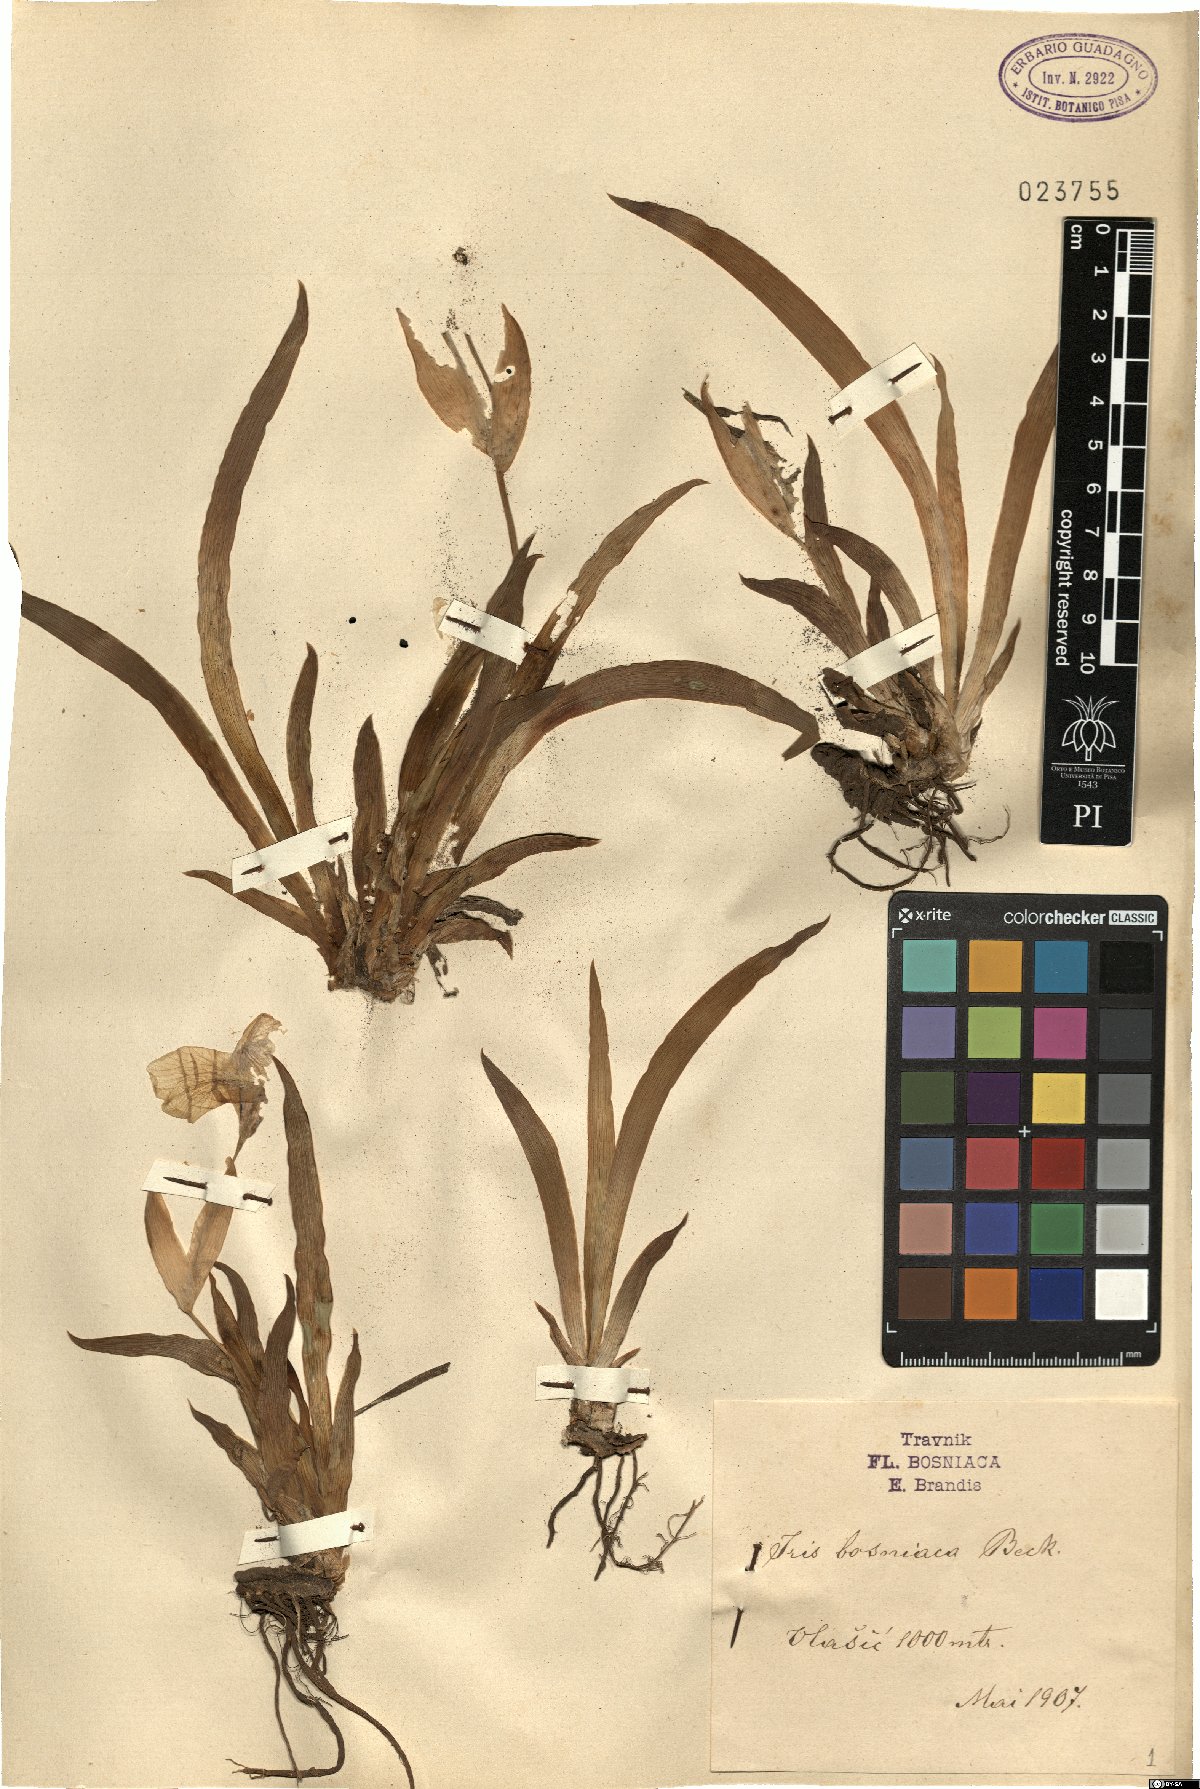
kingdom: Plantae
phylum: Tracheophyta
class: Liliopsida
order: Asparagales
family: Iridaceae
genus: Iris
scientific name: Iris bosniaca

> _The problem_
Could you retype every line of the material above word for word, leaving the picture out of your answer?

> _Finished task_
kingdom: Plantae
phylum: Tracheophyta
class: Liliopsida
order: Asparagales
family: Iridaceae
genus: Iris
scientific name: Iris bosniaca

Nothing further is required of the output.